Fun stuff. I like the iterative approach as it helps highlight Python's use as a general-purpose tool. A few constructive suggestions from a fellow nerd:

- Make use of stderr to separate your scraper's progress from its output. Redirect curl's output to a file to see this technique in action.

- A single, short awk command would replace your entire post-processing command chain. It's a powerful tool and well worth learning.

- Post-processing of reviews could be avoided completely by fixing up lines as you read them into the chain construction utility. I suspect you know this and the steps are simply a side effect of your workflow.

- collections.defaultdict could eliminate the branch in your chain construction routine.

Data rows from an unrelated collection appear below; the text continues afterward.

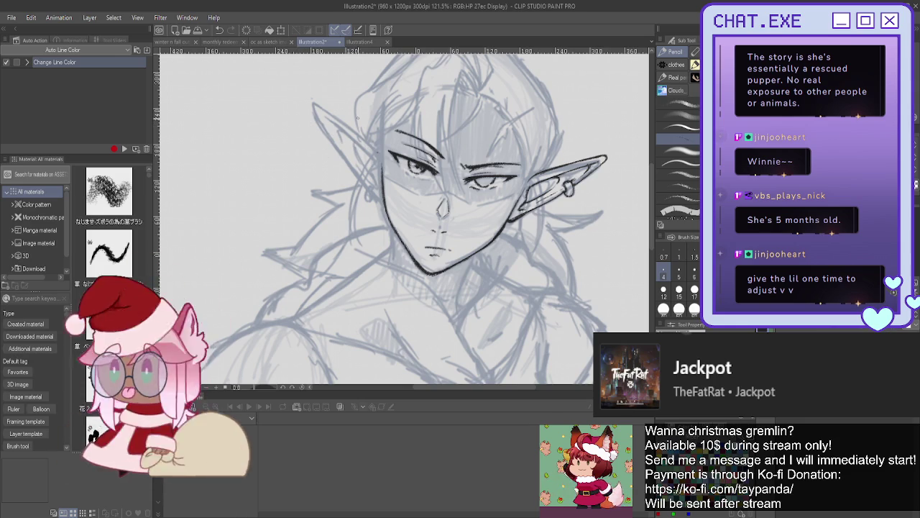
drag(403, 216, 413, 218)
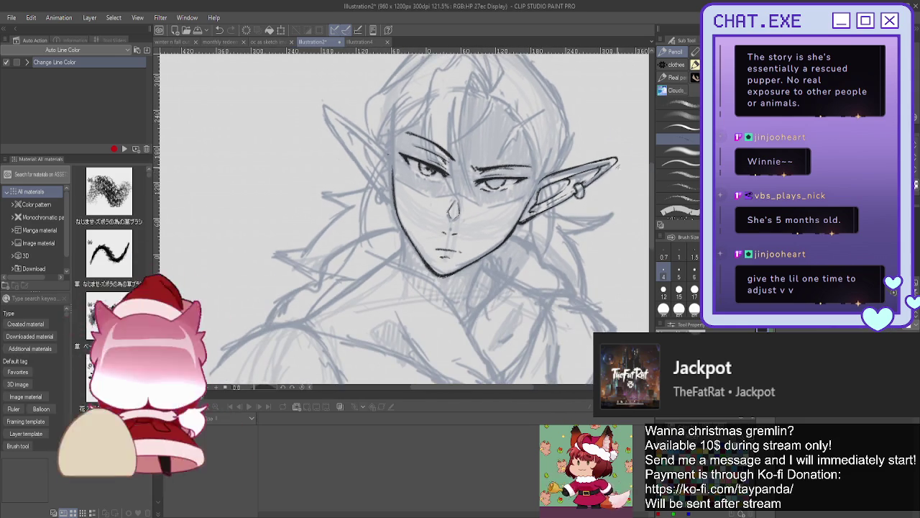
scroll(323, 109, up, 1)
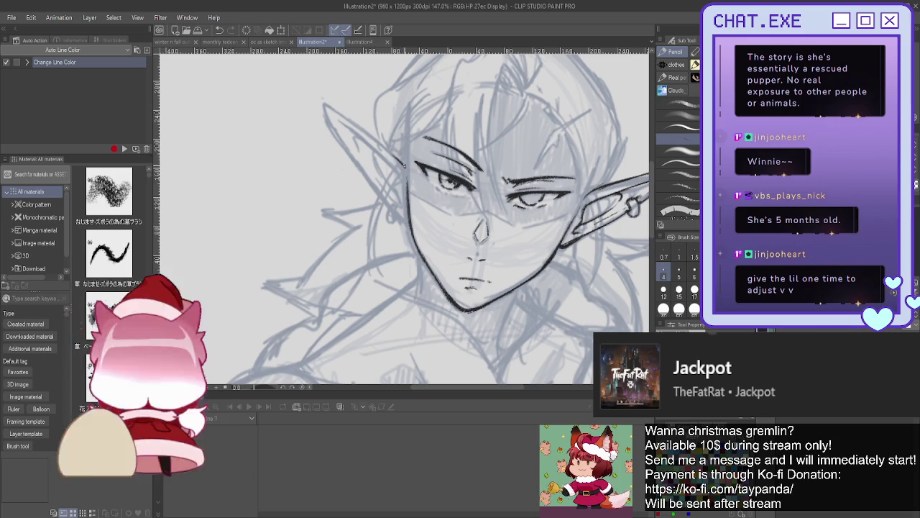
mouse_move(402, 164)
mouse_down()
mouse_move(305, 117)
mouse_move(382, 195)
mouse_up()
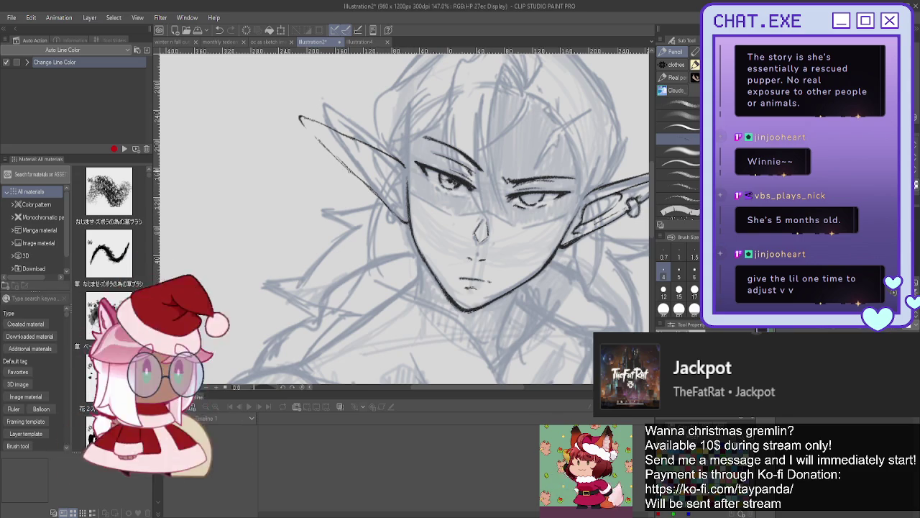
drag(302, 121, 389, 208)
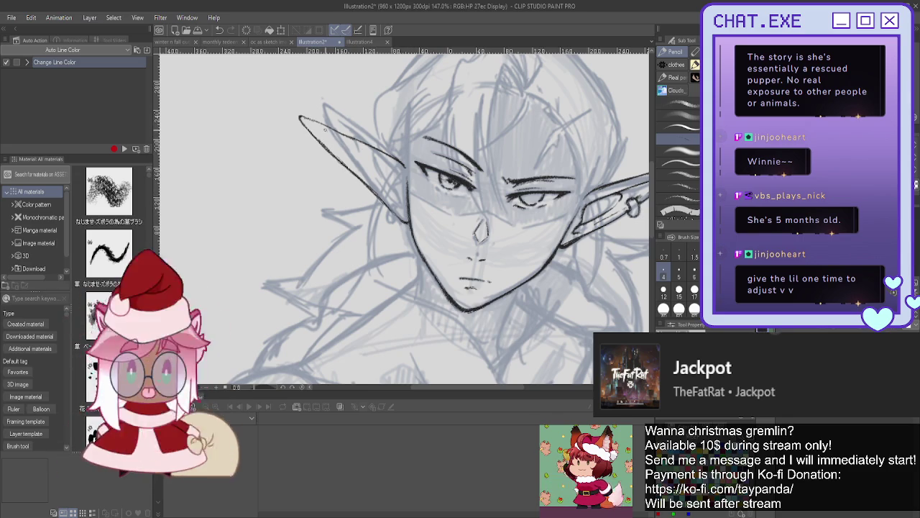
drag(381, 161, 404, 191)
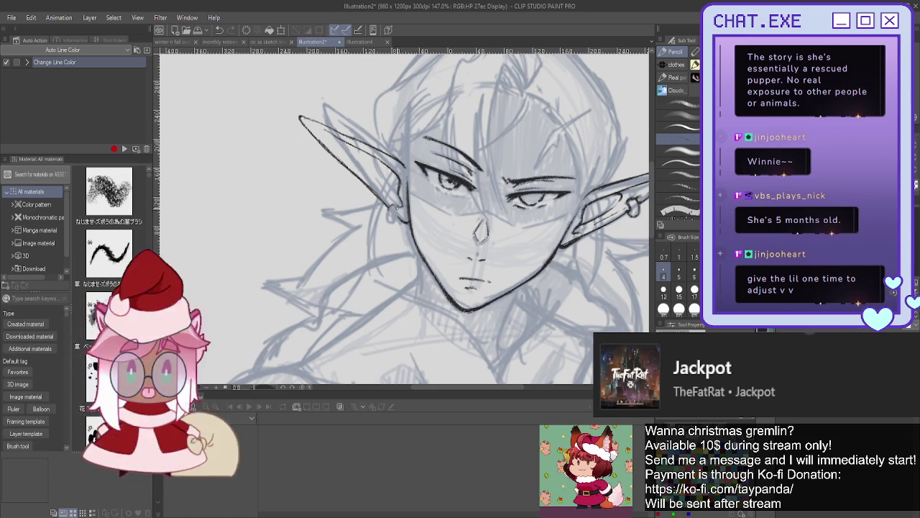
scroll(394, 206, up, 2)
Step: Draw the earring loop and small edge marks on the second ear
scroll(394, 208, up, 1)
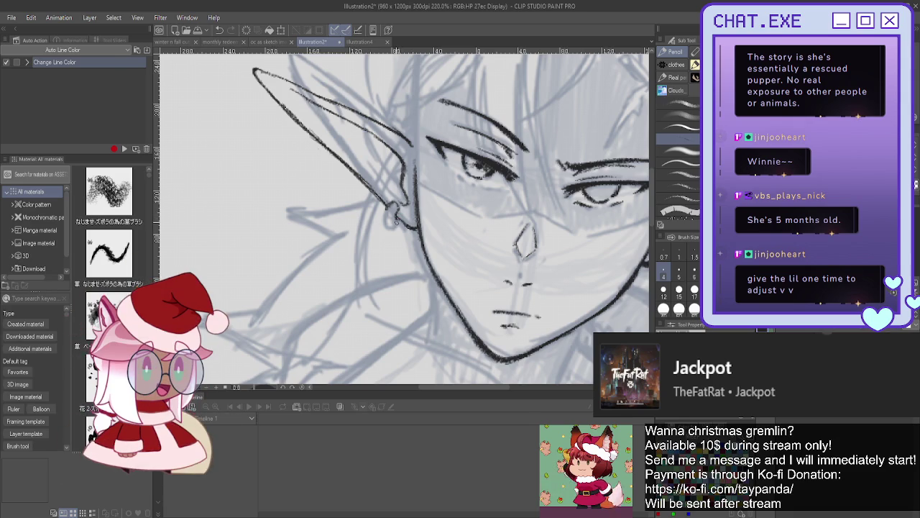
mouse_move(395, 223)
mouse_down()
mouse_move(384, 223)
mouse_move(388, 230)
mouse_up()
drag(374, 192, 387, 207)
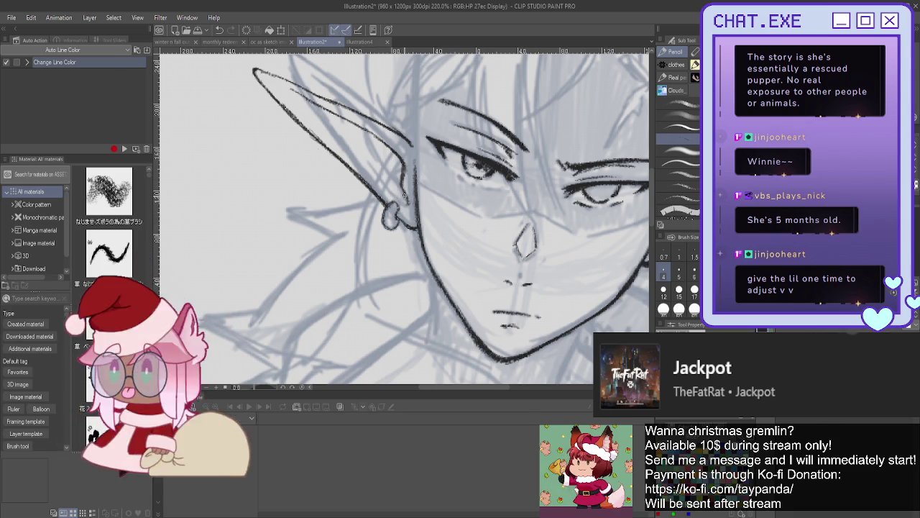
drag(407, 192, 405, 208)
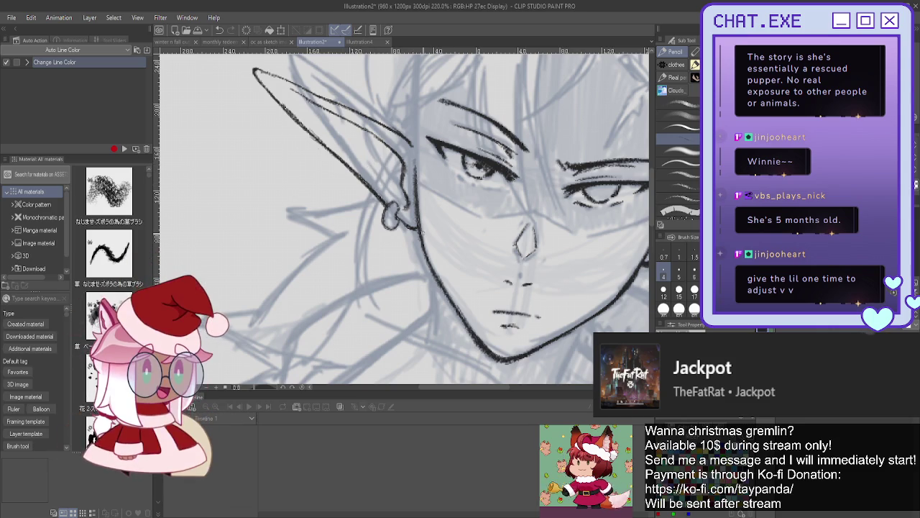
scroll(290, 94, up, 1)
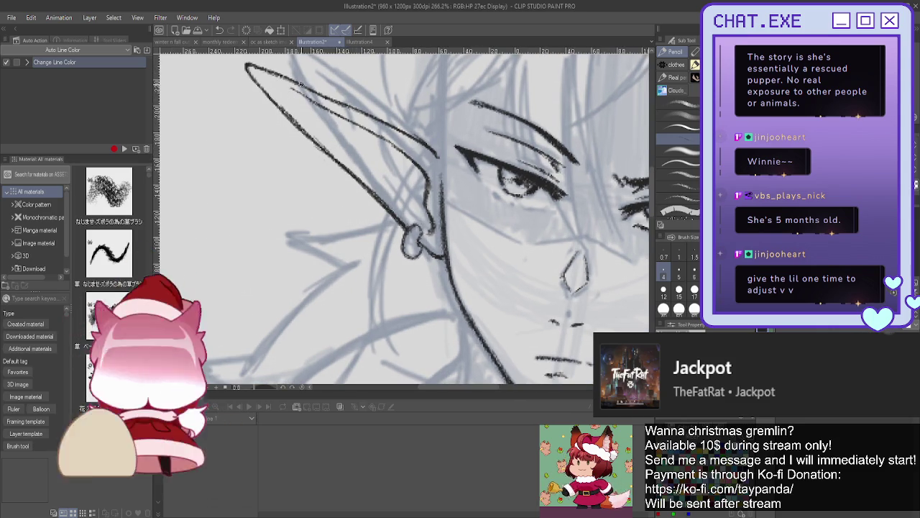
Step: Ink the second ear's inner fold lines, undoing stray marks at the tip
drag(289, 92, 291, 104)
key(ctrl+z)
drag(286, 83, 292, 90)
mouse_move(370, 127)
mouse_down()
mouse_move(356, 131)
mouse_move(425, 210)
mouse_up()
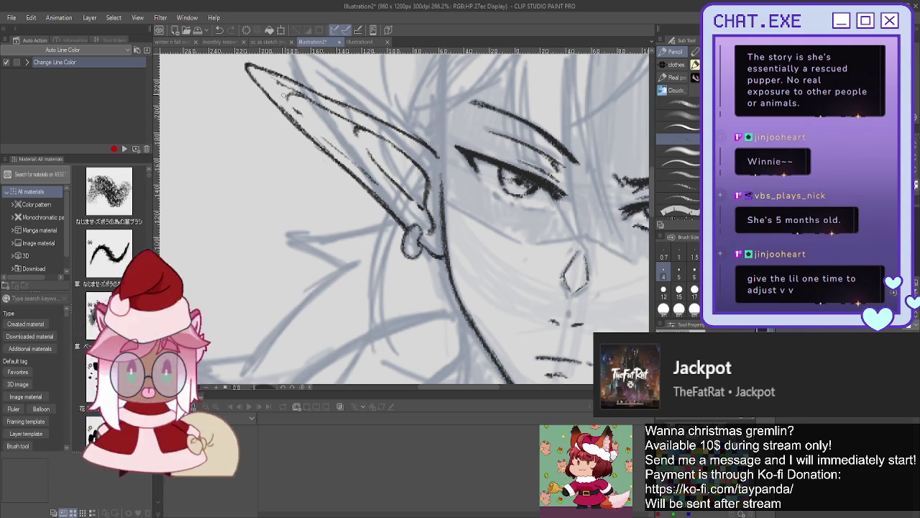
scroll(432, 216, down, 2)
scroll(431, 216, down, 2)
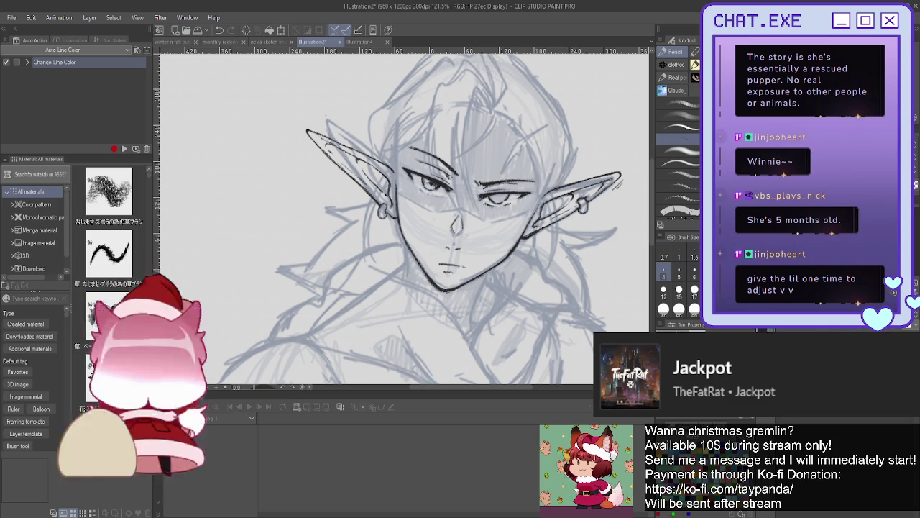
Step: Check the face mirrored, toggle the ink against the bare sketch, then zoom toward the hair
key(h)
drag(355, 134, 441, 142)
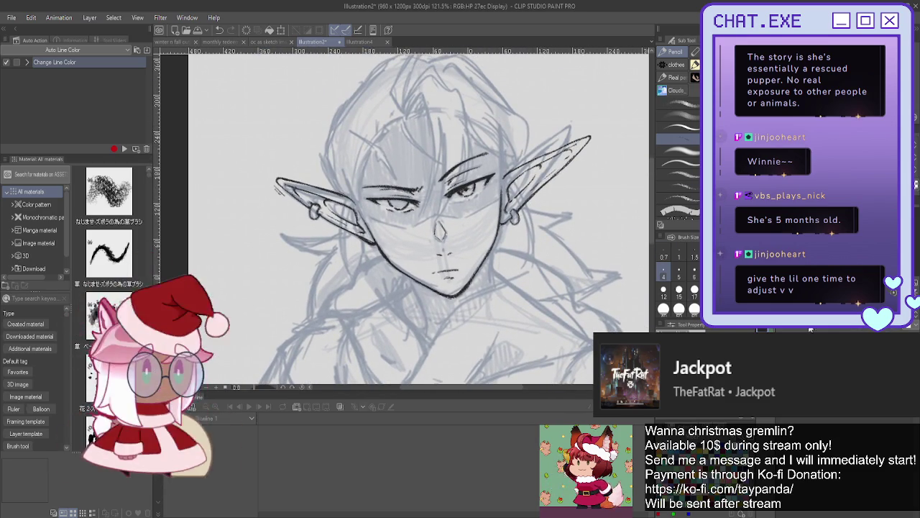
key(h)
key(h)
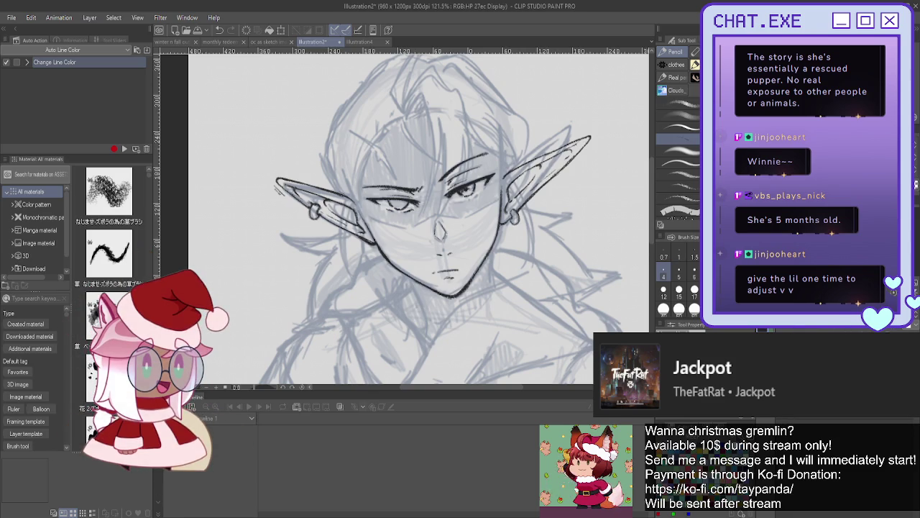
key(Delete)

This is a performance versus readability tradeoff. How much? The timeit package would tell.

• [email protected] April 11, 2017 / 9:21 am

Your feedback is great! Thanks :)
Your suspicions were right–my workflow is very.... step-by-step, you could say. I would have used points #2 and #3 if I thought about it before doing it.
Awk *is* really powerful! I use it in some of my other posts.
The STDERR is a great point! That would have been much better.